“Exquisitely acted, with a gorgeous, expressionistic Terence Blanchard score, this is one of Mr. Lee’s most enduring films. Long before it opened, a lot of the discussion surrounding “Malcolm X” involved the personalities and legacies of both its subject and its director, but in the end this is a film that should be seen for what it is: great cinema” (Manohla Dargis).
Directed by Spike Lee and starring Denzel Washington, the film “Malcolm X” (1992) lands at #26 on The New York Times “28 Days, 28 Films for Black History Month” list published this month.
Through enormous charisma and passion, Mr. Washington exemplified the power and transformation of the street hustler, Malcolm Little, who became a profound religious and political leader we know today as Malcom X.

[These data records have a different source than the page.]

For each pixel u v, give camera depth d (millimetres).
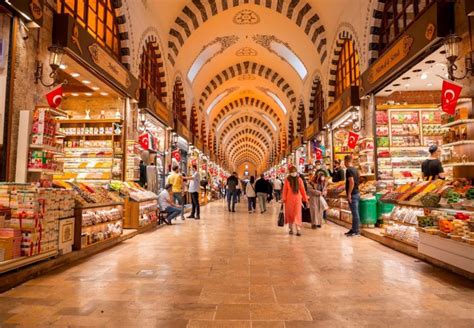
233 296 2740
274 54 15492
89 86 6598
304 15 11086
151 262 3986
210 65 16109
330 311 2408
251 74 19031
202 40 13234
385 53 6074
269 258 4219
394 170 7227
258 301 2621
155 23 9398
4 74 3814
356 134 7895
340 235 6238
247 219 9352
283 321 2229
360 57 7777
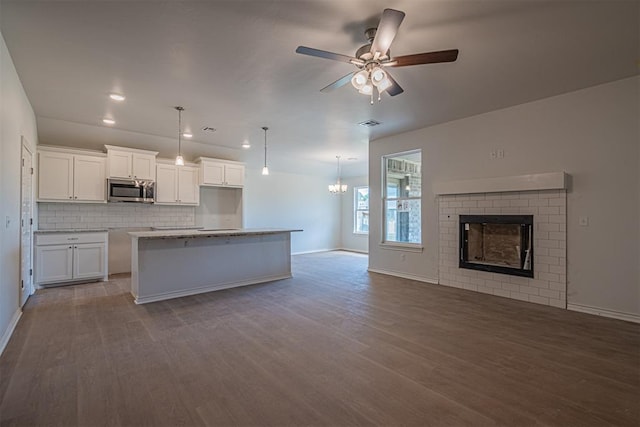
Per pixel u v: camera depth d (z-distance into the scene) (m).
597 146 3.60
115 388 2.10
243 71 3.25
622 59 3.00
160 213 6.40
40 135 4.98
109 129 5.31
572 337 2.95
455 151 4.92
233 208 7.67
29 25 2.45
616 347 2.74
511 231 4.30
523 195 4.15
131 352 2.63
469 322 3.36
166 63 3.08
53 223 5.26
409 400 1.98
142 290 4.09
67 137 5.19
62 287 4.81
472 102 4.14
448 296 4.39
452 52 2.31
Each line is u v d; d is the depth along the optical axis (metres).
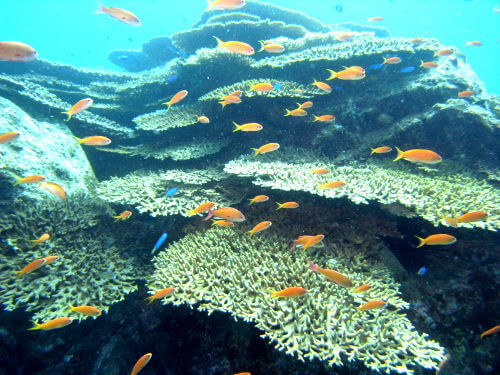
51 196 0.99
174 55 3.21
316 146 1.36
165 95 1.97
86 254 0.92
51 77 2.07
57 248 0.89
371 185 0.93
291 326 0.64
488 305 0.81
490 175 1.12
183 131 1.51
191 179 1.14
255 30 2.08
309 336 0.62
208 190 1.10
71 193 1.08
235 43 1.07
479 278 0.84
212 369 0.80
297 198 1.00
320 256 0.85
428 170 1.12
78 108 0.98
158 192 1.12
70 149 1.28
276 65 1.46
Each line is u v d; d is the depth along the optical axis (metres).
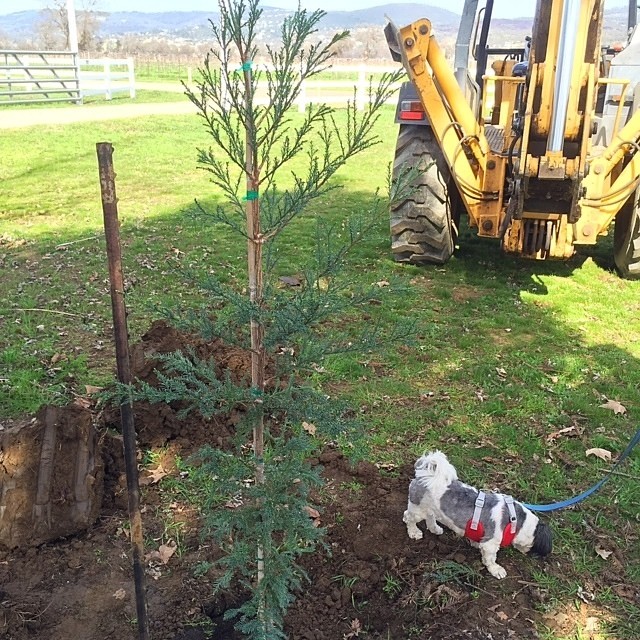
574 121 4.98
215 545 3.09
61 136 15.21
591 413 4.28
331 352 2.34
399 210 6.66
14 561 2.99
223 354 4.14
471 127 5.65
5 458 3.09
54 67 21.27
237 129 2.06
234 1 1.90
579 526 3.28
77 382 4.50
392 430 4.05
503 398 4.46
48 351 4.89
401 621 2.75
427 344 5.21
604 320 5.78
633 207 6.23
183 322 2.31
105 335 5.25
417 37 5.45
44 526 3.06
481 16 7.30
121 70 36.38
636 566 3.04
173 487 3.48
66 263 6.94
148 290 6.19
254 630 2.44
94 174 11.64
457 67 6.42
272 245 2.44
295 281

After refusal for additional funding, when “Malcom X” went over its $28 million budget, Spike Lee sought the help of outside allies including Oprah Winfrey, Michael Jordan, Bill Cosby, Magic Johnson, Janet Jackson, Prince, and more. Receiving more than enough help, “Malcom X” was finished with an integrity to share truth on a story that needed to be told.
“These are black folks with some money who came to the rescue of the movie,” said Lee at a conference in Harlem. “As a result, this film will be my version. Not the bond company’s version, not Warner Brothers’s.
As an honorable initiative, The New York Times recently published a list of essential movies like “Malcom X” from the 20th century films, chosen by chief film critics, that convey the larger history of black Americans.
This month, Andersen Library will join The New York Times initiative through our Black History Month display of ‘Stories Have Power’. This display, arranged on the second floor, will feature 21 out of those 28 critically acclaimed films seen on The New York Times list.
These stories will have power in this space. We here at Andersen Library hope that the UW-Whitewater community will share these stories and spread their power outside of Andersen’s walls.
Especially during this month, take a look at these films and consider the power that rests in each and every one of those stories.